Death and resurrection
There is a scene in James Clavell’s book “Shogun” (and in the film of the book) where the hero, Blackthorne, decides to kill himself in the classic samurai style, sets himself up to do it (including a “second” to cut off his head to prevent him suffering too long, as stomach wounds are wont to do), goes through with it to and including the muscles tensing to drive the sword home, and is at the last microsecond prevented from going through with it.
Blackthorne is never quite the same again thereafter. He has fully accepted the fact of his imminent death and committed himself to it.
On 30th November 2006, I was in the depths of a long clinical depression (which, in all, lasted for 17 years, ending in March 2013), and was facing at the same time the end of my career, major legal problems and imminent bankruptcy. It came with PTSD and chronic anxiety, and I had been self-medicating for some years with alcohol, which had landed me with alcohol dependence as well. (If you have these kinds of problems yourself, please don’t self-medicate with alcohol – it may seem to alleviate the symptoms short term, but makes them much more difficult to handle long term). That had led to my wife leaving me a week earlier.
So I decided that the world would be much better without me. Knowing myself well enough to realise that my instincts would cut in to stop me doing something like Blackthorne’s solution, I settled on pills. I researched the lethal dose, ensured that I had a sufficient supply and settled down to take them. First, however, I apologised nicely to God, and attempted to apologise nicely to my wife over the phone…
As it turned out, this provoked a call to emergency services which led to an ambulance arriving at the house. I tried to run from the ambulancemen, but having taken a significant overdose, didn’t move quickly enough and was piled into an ambulance (I remember only flashes of this, but have pieced together the narrative from other people). Some hours later, I woke up in hospital, and thought “Well, that didn’t work; what do I do now?” My best metaphor for what then happened was the screen in a computer game which says “Game over: New Game? Y/N”.
I chose “Y”.
It was pretty much a coin toss as to which it would be, but I was going to commit myself to whichever course of action I chose – and, as it turns out, I’m still here 13 years later, have solved the alcohol dependency, have prescribed medications which keep the depression and anxiety at a manageable level (as from 2013) and suffer relatively few PTSD symptoms.
Like the fictional Blackthorne, however, things have never been quite the same since. The acceptance of my death remains – I just don’t feel the need to do anything about it at the moment, confident that it will arrive some day.
One of the elements in this years “Atheism for Lent” course has been a reflection by Katherine Sarah Moody on one of the events in Peter Rollins “Ikon” community, called appropriately “The End”, as it was the last event Ikon produced before winding up the community, which was always planned to be time-limited. It was a piece of “transformance art” which used a host of symbolism in order to provoke a visceral appreciation of the participants’ eventual death. I wonder whether some or even all of those who were there had something like what I experienced myself in 2006, or which is described by Clavell in “Shogun”.

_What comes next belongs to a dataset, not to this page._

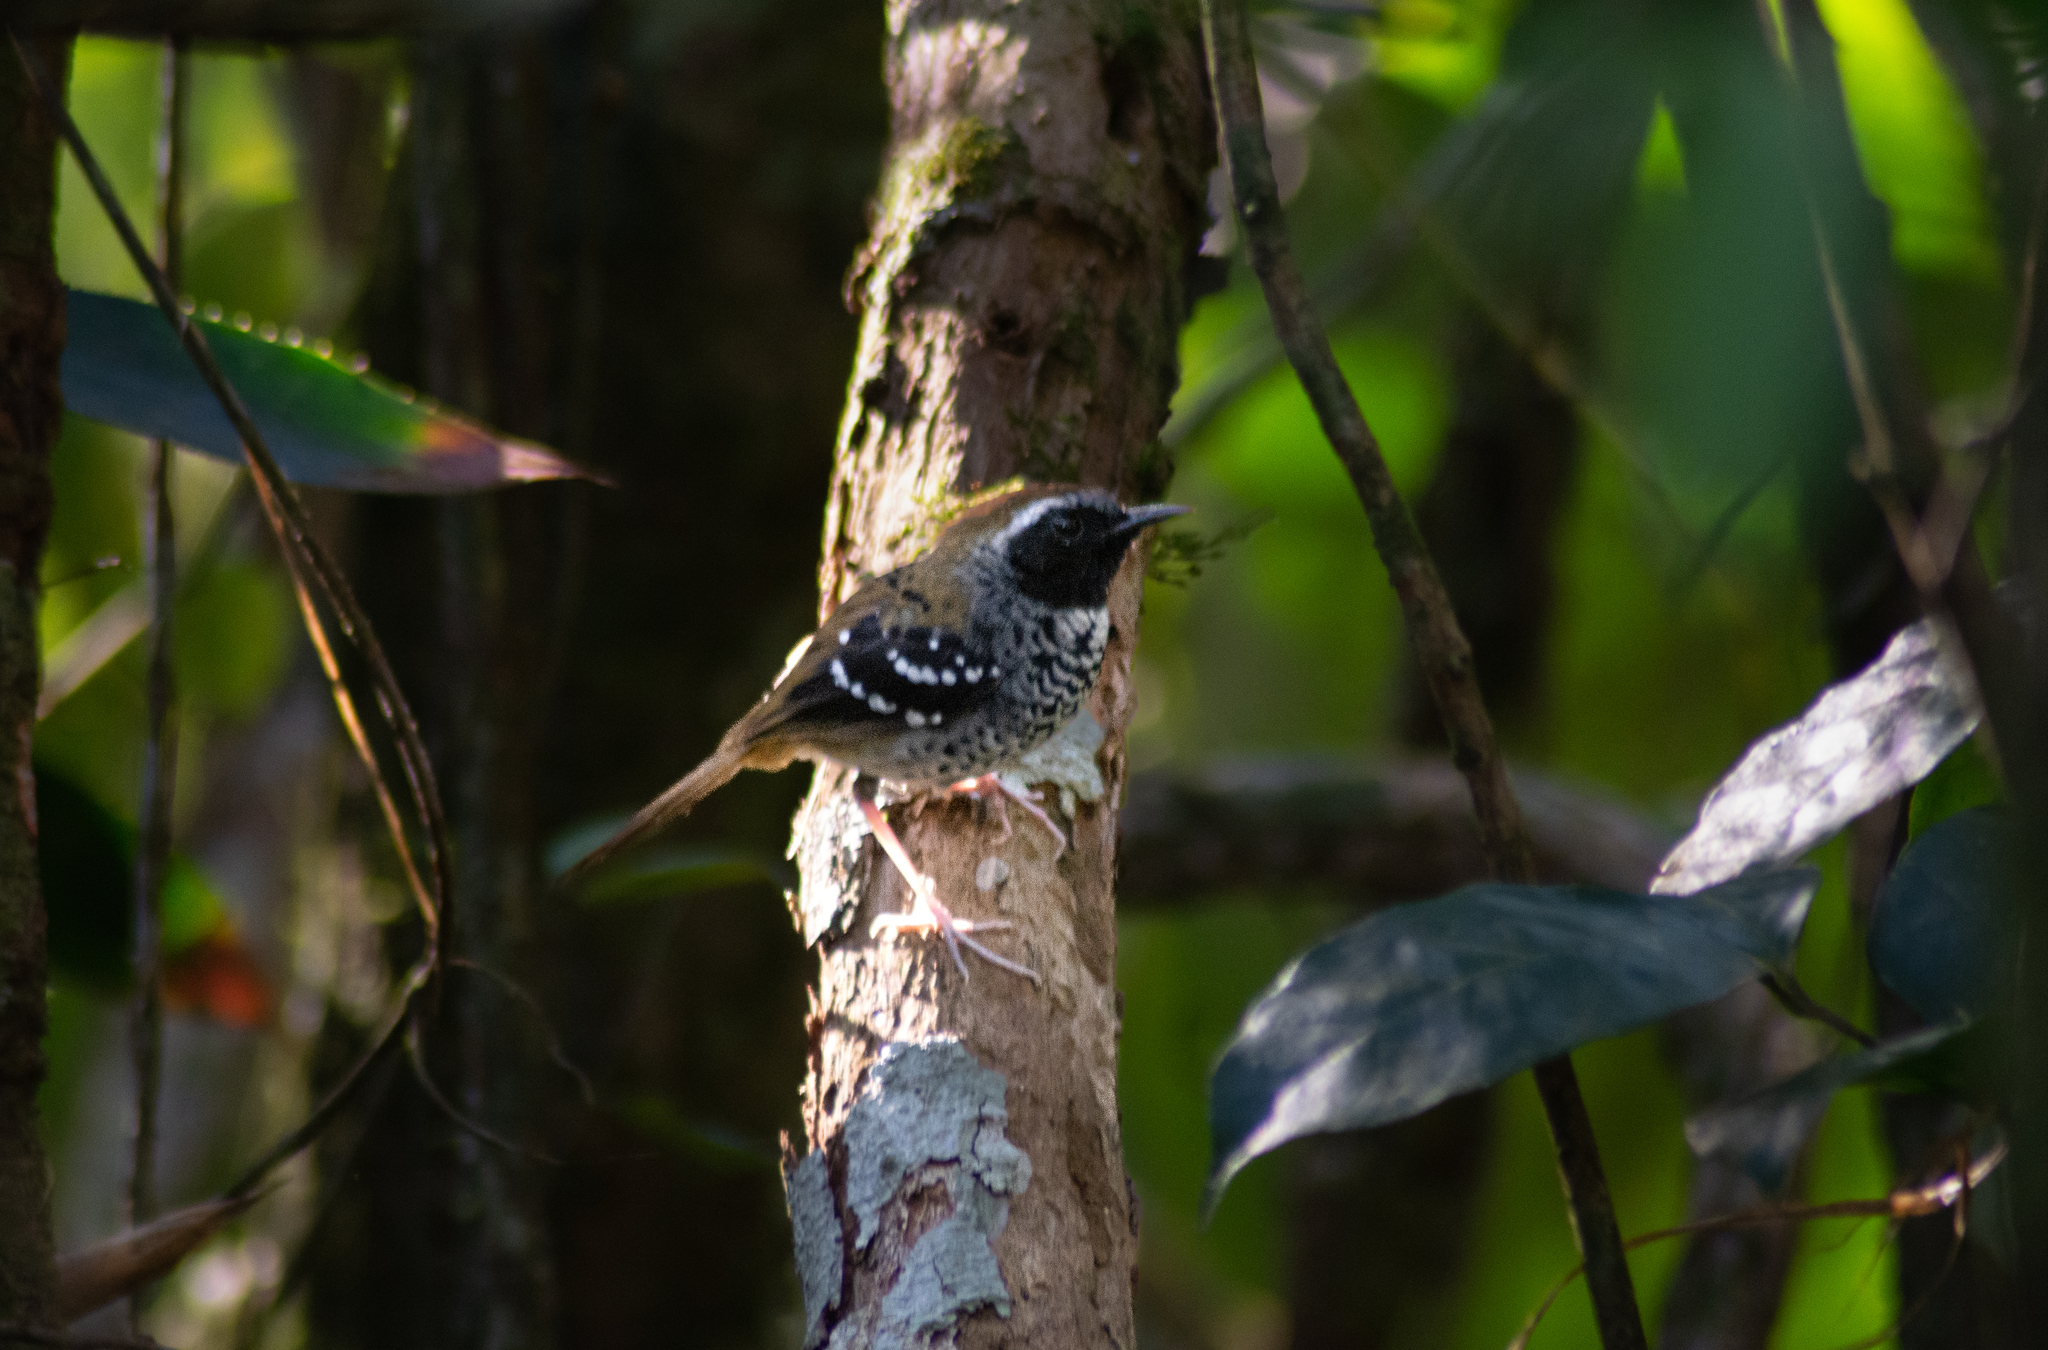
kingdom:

All of this is, of course, particularly relevant as I write this on Easter Sunday, when we celebrate the resurrection of Christ. Personally, I cannot bring myself to believe that this was in essence a revivification of the dead body of Jesus, although I retain sufficient doubt to say that I am (just) agnostic as to whether that took place, and in any event, my reading of the various gospel texts as a lawyer looking at them as eyewitness testimony (which, incidentally, I don’t think any of them actually are) strongly indicates to me that the “best fit” for what actually happened involves a set of apparitions. Some of those may have been tactile apparitions, but as I’ve actually experienced tactile apparitions a few times, I have no hesitation in saying that, for instance, Thomas touching Jesus’ wounds could have been a tactile apparition. And no, I don’t know what happened to the actual body if, indeed, there was an empty tomb. I do, however, think that the actual body, revivified or not, could not have entered a closed room without passing through a doorway, nor could it have suddenly disappeared in other accounts. Those are the territory of apparitions, not of real physical objects.
I rather fancy that Blackthorne and I understand resurrection in a way which most people might not. Paul may have, however, when he claimed to have died with Christ, and that not he but Christ now lived in him.
I’m not sure I’m as completely transformed as Paul’s words indicate him to have been (and as elsewhere he complains that he knows what he wishes to do and actually does otherwise, I think those words were dictated by him at a “high point”), but I was transformed, and perhaps transformance art may do something of the same thing. Certainly I don’t recommend getting to that point via an overdose or a wakizashi.
What is, however, the case is that I not only do not fear death intellectually (that came from peak mystical experience many years ago) but I am confident that I don’t fear it physically either (though I have a strong aversion to most of the means of getting there). There is an additional factor; as a friend said “Since then, you’re playing with house money”. Yes, I am. Every day is a gift when by all accounts I should have died 13 years ago.